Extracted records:
+ + +

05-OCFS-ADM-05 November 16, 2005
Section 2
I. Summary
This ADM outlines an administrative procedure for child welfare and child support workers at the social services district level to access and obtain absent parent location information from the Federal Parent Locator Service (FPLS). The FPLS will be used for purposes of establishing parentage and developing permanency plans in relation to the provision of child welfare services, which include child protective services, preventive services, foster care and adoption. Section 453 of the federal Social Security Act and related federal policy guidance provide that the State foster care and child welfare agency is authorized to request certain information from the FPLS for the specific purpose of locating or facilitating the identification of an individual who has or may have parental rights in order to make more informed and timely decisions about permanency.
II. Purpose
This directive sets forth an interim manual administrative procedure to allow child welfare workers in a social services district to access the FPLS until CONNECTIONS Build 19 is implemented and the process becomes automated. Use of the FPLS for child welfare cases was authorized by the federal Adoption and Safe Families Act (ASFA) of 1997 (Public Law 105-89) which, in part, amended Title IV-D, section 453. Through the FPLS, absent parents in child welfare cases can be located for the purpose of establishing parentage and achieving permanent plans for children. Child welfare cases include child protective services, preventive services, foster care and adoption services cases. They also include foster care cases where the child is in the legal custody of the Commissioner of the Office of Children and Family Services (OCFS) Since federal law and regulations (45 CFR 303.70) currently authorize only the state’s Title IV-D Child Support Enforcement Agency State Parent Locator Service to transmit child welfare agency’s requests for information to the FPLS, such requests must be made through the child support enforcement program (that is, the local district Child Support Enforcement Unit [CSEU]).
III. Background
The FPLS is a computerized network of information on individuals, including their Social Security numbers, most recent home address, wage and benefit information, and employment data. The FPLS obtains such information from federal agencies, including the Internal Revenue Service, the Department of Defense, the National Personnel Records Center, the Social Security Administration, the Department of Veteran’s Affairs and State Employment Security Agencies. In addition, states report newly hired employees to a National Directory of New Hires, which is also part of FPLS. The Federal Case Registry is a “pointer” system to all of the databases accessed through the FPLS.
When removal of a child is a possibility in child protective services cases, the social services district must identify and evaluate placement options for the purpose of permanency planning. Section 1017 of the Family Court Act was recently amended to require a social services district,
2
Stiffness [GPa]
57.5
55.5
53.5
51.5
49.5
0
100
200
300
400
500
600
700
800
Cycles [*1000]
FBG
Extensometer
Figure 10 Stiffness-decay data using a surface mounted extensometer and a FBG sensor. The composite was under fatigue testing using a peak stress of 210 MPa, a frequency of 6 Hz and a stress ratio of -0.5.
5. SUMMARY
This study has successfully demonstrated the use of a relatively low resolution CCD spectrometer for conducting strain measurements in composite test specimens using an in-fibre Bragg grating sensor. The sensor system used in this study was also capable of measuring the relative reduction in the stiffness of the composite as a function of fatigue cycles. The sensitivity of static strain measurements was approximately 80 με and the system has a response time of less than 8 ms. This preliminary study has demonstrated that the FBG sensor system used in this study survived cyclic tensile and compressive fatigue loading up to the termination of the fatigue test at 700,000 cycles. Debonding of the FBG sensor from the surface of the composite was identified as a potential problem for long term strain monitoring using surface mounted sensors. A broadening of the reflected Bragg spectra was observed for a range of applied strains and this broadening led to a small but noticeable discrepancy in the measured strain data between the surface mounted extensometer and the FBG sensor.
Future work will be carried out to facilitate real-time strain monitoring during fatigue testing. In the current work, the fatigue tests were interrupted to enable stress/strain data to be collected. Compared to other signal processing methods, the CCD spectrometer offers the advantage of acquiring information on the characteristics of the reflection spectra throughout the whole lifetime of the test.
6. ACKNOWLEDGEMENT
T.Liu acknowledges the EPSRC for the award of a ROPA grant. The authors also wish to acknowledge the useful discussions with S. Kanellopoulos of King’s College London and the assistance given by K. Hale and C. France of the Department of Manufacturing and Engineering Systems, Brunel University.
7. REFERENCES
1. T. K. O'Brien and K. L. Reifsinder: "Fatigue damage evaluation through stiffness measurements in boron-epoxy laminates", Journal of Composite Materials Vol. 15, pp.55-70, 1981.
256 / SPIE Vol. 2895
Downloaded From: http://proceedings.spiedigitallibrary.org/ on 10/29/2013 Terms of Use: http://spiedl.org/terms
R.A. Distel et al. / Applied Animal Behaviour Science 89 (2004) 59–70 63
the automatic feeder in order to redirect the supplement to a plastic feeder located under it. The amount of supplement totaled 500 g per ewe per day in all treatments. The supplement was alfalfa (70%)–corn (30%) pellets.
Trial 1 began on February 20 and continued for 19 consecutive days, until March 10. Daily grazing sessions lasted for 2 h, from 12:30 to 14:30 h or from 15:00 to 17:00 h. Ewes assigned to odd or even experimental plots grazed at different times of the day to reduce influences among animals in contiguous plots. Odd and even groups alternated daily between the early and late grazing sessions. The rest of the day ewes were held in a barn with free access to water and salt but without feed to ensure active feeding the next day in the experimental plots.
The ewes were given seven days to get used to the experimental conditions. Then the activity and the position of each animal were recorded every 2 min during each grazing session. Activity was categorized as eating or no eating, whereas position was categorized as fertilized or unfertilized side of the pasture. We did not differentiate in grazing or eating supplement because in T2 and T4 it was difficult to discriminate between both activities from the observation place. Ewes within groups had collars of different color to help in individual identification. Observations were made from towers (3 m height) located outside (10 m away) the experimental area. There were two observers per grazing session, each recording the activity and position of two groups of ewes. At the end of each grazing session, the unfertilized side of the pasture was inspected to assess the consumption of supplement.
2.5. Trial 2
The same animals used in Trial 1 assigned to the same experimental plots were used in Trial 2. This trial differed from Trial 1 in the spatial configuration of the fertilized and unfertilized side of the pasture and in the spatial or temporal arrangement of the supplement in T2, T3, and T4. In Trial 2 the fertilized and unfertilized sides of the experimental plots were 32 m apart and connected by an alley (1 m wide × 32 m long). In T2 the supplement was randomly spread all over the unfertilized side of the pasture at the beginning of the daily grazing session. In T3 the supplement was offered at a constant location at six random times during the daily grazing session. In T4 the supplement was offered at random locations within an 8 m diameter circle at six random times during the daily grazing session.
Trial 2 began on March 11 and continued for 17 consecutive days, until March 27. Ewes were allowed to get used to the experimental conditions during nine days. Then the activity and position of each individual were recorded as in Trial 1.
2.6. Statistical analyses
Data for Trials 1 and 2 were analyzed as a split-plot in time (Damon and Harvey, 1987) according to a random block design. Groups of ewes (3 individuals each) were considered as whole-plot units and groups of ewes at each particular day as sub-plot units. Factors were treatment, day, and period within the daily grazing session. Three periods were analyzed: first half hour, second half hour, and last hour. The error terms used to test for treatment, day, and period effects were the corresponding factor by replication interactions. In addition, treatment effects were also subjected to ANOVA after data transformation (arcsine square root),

+ + +

• **Activity**: Your task is to copy every entry above, exactly as written.

• **Solution to this problem**:
05-OCFS-ADM-05 November 16, 2005
Section 2
I. Summary
This ADM outlines an administrative procedure for child welfare and child support workers at the social services district level to access and obtain absent parent location information from the Federal Parent Locator Service (FPLS). The FPLS will be used for purposes of establishing parentage and developing permanency plans in relation to the provision of child welfare services, which include child protective services, preventive services, foster care and adoption. Section 453 of the federal Social Security Act and related federal policy guidance provide that the State foster care and child welfare agency is authorized to request certain information from the FPLS for the specific purpose of locating or facilitating the identification of an individual who has or may have parental rights in order to make more informed and timely decisions about permanency.
II. Purpose
This directive sets forth an interim manual administrative procedure to allow child welfare workers in a social services district to access the FPLS until CONNECTIONS Build 19 is implemented and the process becomes automated. Use of the FPLS for child welfare cases was authorized by the federal Adoption and Safe Families Act (ASFA) of 1997 (Public Law 105-89) which, in part, amended Title IV-D, section 453. Through the FPLS, absent parents in child welfare cases can be located for the purpose of establishing parentage and achieving permanent plans for children. Child welfare cases include child protective services, preventive services, foster care and adoption services cases. They also include foster care cases where the child is in the legal custody of the Commissioner of the Office of Children and Family Services (OCFS) Since federal law and regulations (45 CFR 303.70) currently authorize only the state’s Title IV-D Child Support Enforcement Agency State Parent Locator Service to transmit child welfare agency’s requests for information to the FPLS, such requests must be made through the child support enforcement program (that is, the local district Child Support Enforcement Unit [CSEU]).
III. Background
The FPLS is a computerized network of information on individuals, including their Social Security numbers, most recent home address, wage and benefit information, and employment data. The FPLS obtains such information from federal agencies, including the Internal Revenue Service, the Department of Defense, the National Personnel Records Center, the Social Security Administration, the Department of Veteran’s Affairs and State Employment Security Agencies. In addition, states report newly hired employees to a National Directory of New Hires, which is also part of FPLS. The Federal Case Registry is a “pointer” system to all of the databases accessed through the FPLS.
When removal of a child is a possibility in child protective services cases, the social services district must identify and evaluate placement options for the purpose of permanency planning. Section 1017 of the Family Court Act was recently amended to require a social services district,
2
Stiffness [GPa]
57.5
55.5
53.5
51.5
49.5
0
100
200
300
400
500
600
700
800
Cycles [*1000]
FBG
Extensometer
Figure 10 Stiffness-decay data using a surface mounted extensometer and a FBG sensor. The composite was under fatigue testing using a peak stress of 210 MPa, a frequency of 6 Hz and a stress ratio of -0.5.
5. SUMMARY
This study has successfully demonstrated the use of a relatively low resolution CCD spectrometer for conducting strain measurements in composite test specimens using an in-fibre Bragg grating sensor. The sensor system used in this study was also capable of measuring the relative reduction in the stiffness of the composite as a function of fatigue cycles. The sensitivity of static strain measurements was approximately 80 με and the system has a response time of less than 8 ms. This preliminary study has demonstrated that the FBG sensor system used in this study survived cyclic tensile and compressive fatigue loading up to the termination of the fatigue test at 700,000 cycles. Debonding of the FBG sensor from the surface of the composite was identified as a potential problem for long term strain monitoring using surface mounted sensors. A broadening of the reflected Bragg spectra was observed for a range of applied strains and this broadening led to a small but noticeable discrepancy in the measured strain data between the surface mounted extensometer and the FBG sensor.
Future work will be carried out to facilitate real-time strain monitoring during fatigue testing. In the current work, the fatigue tests were interrupted to enable stress/strain data to be collected. Compared to other signal processing methods, the CCD spectrometer offers the advantage of acquiring information on the characteristics of the reflection spectra throughout the whole lifetime of the test.
6. ACKNOWLEDGEMENT
T.Liu acknowledges the EPSRC for the award of a ROPA grant. The authors also wish to acknowledge the useful discussions with S. Kanellopoulos of King’s College London and the assistance given by K. Hale and C. France of the Department of Manufacturing and Engineering Systems, Brunel University.
7. REFERENCES
1. T. K. O'Brien and K. L. Reifsinder: "Fatigue damage evaluation through stiffness measurements in boron-epoxy laminates", Journal of Composite Materials Vol. 15, pp.55-70, 1981.
256 / SPIE Vol. 2895
Downloaded From: http://proceedings.spiedigitallibrary.org/ on 10/29/2013 Terms of Use: http://spiedl.org/terms
R.A. Distel et al. / Applied Animal Behaviour Science 89 (2004) 59–70 63
the automatic feeder in order to redirect the supplement to a plastic feeder located under it. The amount of supplement totaled 500 g per ewe per day in all treatments. The supplement was alfalfa (70%)–corn (30%) pellets.
Trial 1 began on February 20 and continued for 19 consecutive days, until March 10. Daily grazing sessions lasted for 2 h, from 12:30 to 14:30 h or from 15:00 to 17:00 h. Ewes assigned to odd or even experimental plots grazed at different times of the day to reduce influences among animals in contiguous plots. Odd and even groups alternated daily between the early and late grazing sessions. The rest of the day ewes were held in a barn with free access to water and salt but without feed to ensure active feeding the next day in the experimental plots.
The ewes were given seven days to get used to the experimental conditions. Then the activity and the position of each animal were recorded every 2 min during each grazing session. Activity was categorized as eating or no eating, whereas position was categorized as fertilized or unfertilized side of the pasture. We did not differentiate in grazing or eating supplement because in T2 and T4 it was difficult to discriminate between both activities from the observation place. Ewes within groups had collars of different color to help in individual identification. Observations were made from towers (3 m height) located outside (10 m away) the experimental area. There were two observers per grazing session, each recording the activity and position of two groups of ewes. At the end of each grazing session, the unfertilized side of the pasture was inspected to assess the consumption of supplement.
2.5. Trial 2
The same animals used in Trial 1 assigned to the same experimental plots were used in Trial 2. This trial differed from Trial 1 in the spatial configuration of the fertilized and unfertilized side of the pasture and in the spatial or temporal arrangement of the supplement in T2, T3, and T4. In Trial 2 the fertilized and unfertilized sides of the experimental plots were 32 m apart and connected by an alley (1 m wide × 32 m long). In T2 the supplement was randomly spread all over the unfertilized side of the pasture at the beginning of the daily grazing session. In T3 the supplement was offered at a constant location at six random times during the daily grazing session. In T4 the supplement was offered at random locations within an 8 m diameter circle at six random times during the daily grazing session.
Trial 2 began on March 11 and continued for 17 consecutive days, until March 27. Ewes were allowed to get used to the experimental conditions during nine days. Then the activity and position of each individual were recorded as in Trial 1.
2.6. Statistical analyses
Data for Trials 1 and 2 were analyzed as a split-plot in time (Damon and Harvey, 1987) according to a random block design. Groups of ewes (3 individuals each) were considered as whole-plot units and groups of ewes at each particular day as sub-plot units. Factors were treatment, day, and period within the daily grazing session. Three periods were analyzed: first half hour, second half hour, and last hour. The error terms used to test for treatment, day, and period effects were the corresponding factor by replication interactions. In addition, treatment effects were also subjected to ANOVA after data transformation (arcsine square root),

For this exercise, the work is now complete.